TAMPA, Fla. - The Tampa Bay Tech Titans have been inching closer and closer to a state title. 

This year’s team might actually win the school’s very first championship. And there has been one man who has been leading the way.

Jayson Roberts has been the Titans head coach since 2011. In the last ten years, his team has made the postseason all but once. This season, Tech has been primed for big things.

“I love it. It’s really all I know,” Roberts said. “All I’ve known since I was six years old is this game.”

That passion spills over to his players. Roberts’ love of the game is infectious. And these Titans have caught it.

“It’s more than just blowing the whistle and just drawing stuff up on the boards,” Roberts said. “Kids learn in so many different ways that we have to be able to communicate it, demonstrate it, show examples and find innovative ways to teach out here just like in the classroom.”

Before he coaches his players on how to cover gaps on defense, Roberts is teaching his biology students about gaps in DNA. Just like he inspires his football players to be great men, in the classroom, Roberts hopes he is inspiring the next great scientist.
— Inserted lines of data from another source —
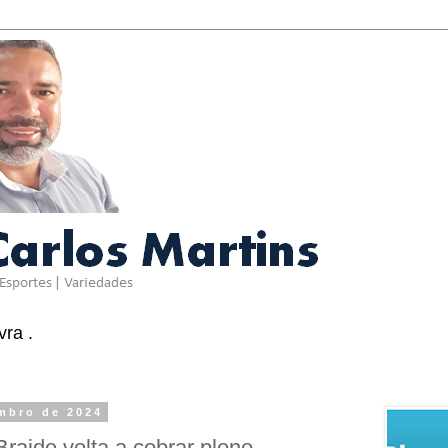
ra .
embro de 2024
aide volta a cobrar pleno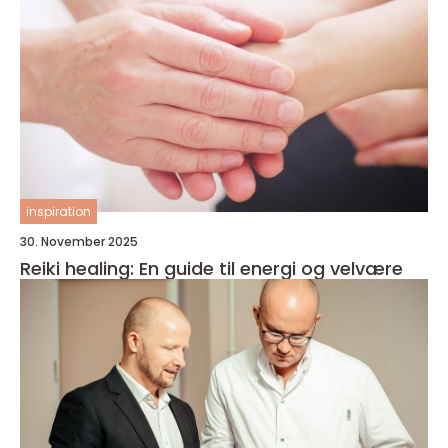
inspiration
30. November 2025
Reiki healing: En guide til energi og velvære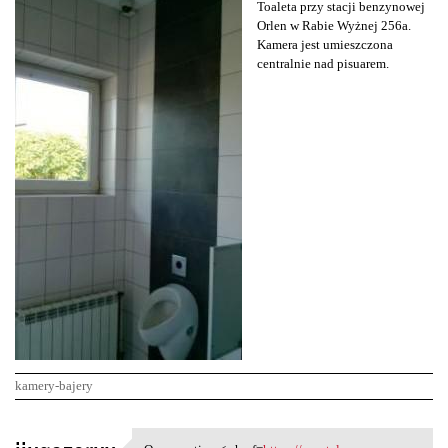
Toaleta przy stacji benzynowej
Orlen w Rabie Wyżnej 256a.
Kamera jest umieszczona
centralnie nad pisuarem.
kamery-bajery
K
“Hopefully I come across and inspire that mind that’s going to come up with that cure for cancer or that next great invention,” he said.
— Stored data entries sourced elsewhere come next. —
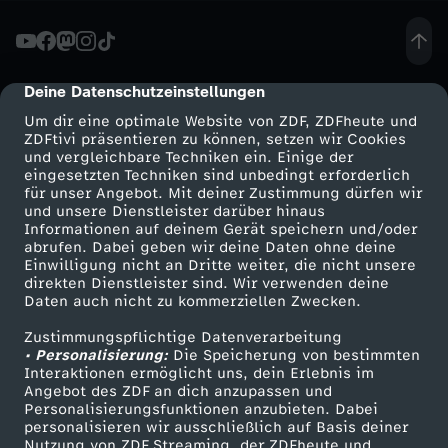
e
A
Deine Datenschutzeinstellungen
cmp-dialog-description
Um dir eine optimale Website von ZDF, ZDFheute und
u
ZDFtivi präsentieren zu können, setzen wir Cookies
und vergleichbare Techniken ein. Einige der
eingesetzten Techniken sind unbedingt erforderlich
s
für unser Angebot. Mit deiner Zustimmung dürfen wir
Mehr ZDF
Service
und unsere Dienstleister darüber hinaus
g
Informationen auf deinem Gerät speichern und/oder
ZDF-Apps
ZDFmitreden
abrufen. Dabei geben wir deine Daten ohne deine
Einwilligung nicht an Dritte weiter, die nicht unsere
e
Smart TV
Kontakt zum ZDF
direkten Dienstleister sind. Wir verwenden deine
Daten auch nicht zu kommerziellen Zwecken.
ZDFtext
Tickets
s
Zustimmungspflichtige Datenverarbeitung
Livestreams
Zuschauerservice
• Personalisierung:
Die Speicherung von bestimmten
t
Sendungen A-Z
Hilfe
Interaktionen ermöglicht uns, dein Erlebnis im
Angebot des ZDF an dich anzupassen und
TV-Programm
Personalisierungsfunktionen anzubieten. Dabei
i
personalisieren wir ausschließlich auf Basis deiner
Nutzung von ZDF Streaming, der ZDFheute und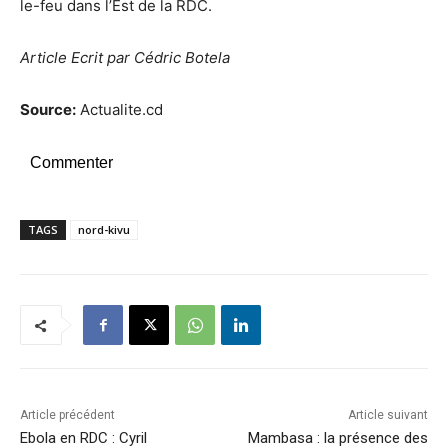
le-feu dans l’Est de la RDC.
Article Ecrit par Cédric Botela
Source:
Actualite.cd
Commenter
TAGS
nord-kivu
Article précédent
Article suivant
Ebola en RDC : Cyril
Mambasa : la présence des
Most high school football coaches aren’t breaking down DNA or cell development. But Roberts is not like most high school coaches. This biology major once dreamed of becoming a doctor.

“And then organic chemistry happened and I said, I like these X’s and O’s better than I like drawing carbon structures,” Roberts said.
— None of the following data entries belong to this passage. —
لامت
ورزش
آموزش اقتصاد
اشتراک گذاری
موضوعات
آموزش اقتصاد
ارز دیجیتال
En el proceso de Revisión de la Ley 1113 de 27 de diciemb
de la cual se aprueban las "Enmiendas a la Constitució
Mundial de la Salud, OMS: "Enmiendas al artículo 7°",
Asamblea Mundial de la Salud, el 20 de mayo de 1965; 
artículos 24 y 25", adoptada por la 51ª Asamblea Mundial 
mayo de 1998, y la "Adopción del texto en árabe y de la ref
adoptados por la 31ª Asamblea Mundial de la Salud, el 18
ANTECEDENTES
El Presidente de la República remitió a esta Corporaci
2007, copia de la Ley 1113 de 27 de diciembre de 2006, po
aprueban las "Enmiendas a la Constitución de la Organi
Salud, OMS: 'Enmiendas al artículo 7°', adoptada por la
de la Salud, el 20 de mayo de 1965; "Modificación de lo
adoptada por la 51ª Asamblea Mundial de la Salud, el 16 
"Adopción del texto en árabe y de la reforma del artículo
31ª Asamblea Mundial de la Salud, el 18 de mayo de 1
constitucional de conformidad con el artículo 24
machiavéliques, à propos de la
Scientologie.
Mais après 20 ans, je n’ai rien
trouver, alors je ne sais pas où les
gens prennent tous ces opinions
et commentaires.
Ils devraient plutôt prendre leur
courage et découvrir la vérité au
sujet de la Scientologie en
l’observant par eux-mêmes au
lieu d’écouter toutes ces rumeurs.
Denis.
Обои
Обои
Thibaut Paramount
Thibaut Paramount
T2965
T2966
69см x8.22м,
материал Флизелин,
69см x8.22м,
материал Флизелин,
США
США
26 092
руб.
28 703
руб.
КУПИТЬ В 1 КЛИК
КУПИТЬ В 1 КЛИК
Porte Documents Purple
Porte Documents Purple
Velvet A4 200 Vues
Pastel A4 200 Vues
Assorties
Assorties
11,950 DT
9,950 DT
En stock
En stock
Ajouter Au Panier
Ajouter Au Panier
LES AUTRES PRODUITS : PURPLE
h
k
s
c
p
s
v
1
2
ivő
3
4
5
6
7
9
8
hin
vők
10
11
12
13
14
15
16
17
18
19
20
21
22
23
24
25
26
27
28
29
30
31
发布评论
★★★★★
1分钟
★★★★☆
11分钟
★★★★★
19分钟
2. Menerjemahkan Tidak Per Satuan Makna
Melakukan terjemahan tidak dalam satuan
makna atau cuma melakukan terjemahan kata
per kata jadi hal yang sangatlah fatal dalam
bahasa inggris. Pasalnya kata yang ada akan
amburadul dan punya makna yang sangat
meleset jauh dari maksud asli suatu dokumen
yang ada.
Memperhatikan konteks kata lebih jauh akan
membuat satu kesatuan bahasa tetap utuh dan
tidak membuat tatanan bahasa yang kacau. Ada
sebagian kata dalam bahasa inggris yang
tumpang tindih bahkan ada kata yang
The students at Tech are the benefactors of Roberts change of heart. And they benefit because he’s the type who teaches from the heart. 

He coaches from the heart too. 

The Tampa Bay Tech Titans are three wins away from a date in the state championship game. Coach Roberts doesn’t like to look too far ahead, but admits a state title would be special. As special as this job he considers himself lucky to have.

“I still go into the game and I get the butterflies,” he said. “And, you know, it still gets me excited. Friday night is still the best day of the week for me.”